**Texto de lectura:**
Posteado por: M | 21 febrero 2016

Referéndum en Gran Bretaña, retroceso y repliegue de Europa

Vivimos la hora del repliegue, del desistimiento, de la dimisión. Bajo la dirección de Obama, EE UU se repliega en casi todo el mundo, el gendarme reticente queda frenado o paralizado. Europa, bajo la dirección teórica de Alemania y Francia, también se repliega, se encoje, renuncia a impulsar el proyecto de integración, capitula ante las demandas del gobierno británico para convertir a la Unión Europea (UE) en una amplia zona de librecambio económico, políticamente en retroceso; desiste de algunos de sus principios fundadores y parece dirigirse inexorablemente hacia la irrelevancia geoestratégica. El proyecto europeo, varias veces alterado para eludir las zancadillas británicas, se resquebraja con el prurito de mantener al Reino Unido como cogido con alfileres en una empresa que muchos británicos aborrecen. ¿Alguien habló por Europa en la noche sombría de Bruselas?

Como era previsible, aunque observando la liturgia de prolongar las sesiones para dar la impresión de un suspense artificial, el primer ministro británico, David Cameron, y los jefes de Estado y de gobierno de los otros 27 Estados miembros, aprobaron en Bruselas, el 19 de febrero, el acuerdo laboriosamente negociado por las instituciones comunitarias y conocido desde hace 15 días en sus líneas generales para otorgar a Gran Bretaña un nuevo estatuto y evitar el Brexit, es decir, su abandono de la UE. Tras informar a su Gabinete, Cameron anunció que el referéndum sobre la aceptación o rechazo del acuerdo se celebrará el 23 de junio, jueves. Inmediatamente se supo que el gobierno está dividido y que al menos seis ministros, entre ellos, el de Justicia, Michael Gove, amigo personal de Cameron, harán campaña por la ruptura con Europa.

**Listado facilitado:**
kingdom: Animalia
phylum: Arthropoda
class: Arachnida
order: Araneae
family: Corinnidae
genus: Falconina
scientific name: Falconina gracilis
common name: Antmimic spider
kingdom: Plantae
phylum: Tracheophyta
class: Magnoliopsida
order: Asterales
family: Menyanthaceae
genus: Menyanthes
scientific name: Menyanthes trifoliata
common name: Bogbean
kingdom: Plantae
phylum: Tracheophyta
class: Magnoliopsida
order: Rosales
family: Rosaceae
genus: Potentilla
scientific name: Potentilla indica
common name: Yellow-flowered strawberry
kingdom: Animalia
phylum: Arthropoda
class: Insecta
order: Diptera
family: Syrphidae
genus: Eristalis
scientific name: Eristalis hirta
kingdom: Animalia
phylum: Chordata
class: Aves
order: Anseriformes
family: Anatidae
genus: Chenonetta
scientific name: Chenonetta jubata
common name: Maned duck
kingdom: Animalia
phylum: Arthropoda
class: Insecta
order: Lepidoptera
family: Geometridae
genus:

**Tareas del ejercicio:**
(1) Enumera todas las personas que se nombran en el texto sobre el referéndum en Gran Bretaña.
(2) Reescribe como una lista JSON de cadenas el tramo del listado que va desde la línea que contiene "order: Diptera" hasta el final del listado, con ambos extremos incluidos. Pon una cadena por línea y omite las líneas en blanco.

**Respuestas esperadas:**
(1) Obama, David Cameron y Michael Gove.

(2)
[
  "order: Diptera",
  "family: Syrphidae",
  "genus: Eristalis",
  "scientific name: Eristalis hirta",
  "kingdom: Animalia",
  "phylum: Chordata",
  "class: Aves",
  "order: Anseriformes",
  "family: Anatidae",
  "genus: Chenonetta",
  "scientific name: Chenonetta jubata",
  "common name: Maned duck",
  "kingdom: Animalia",
  "phylum: Arthropoda",
  "class: Insecta",
  "order: Lepidoptera",
  "family: Geometridae",
  "genus:"
]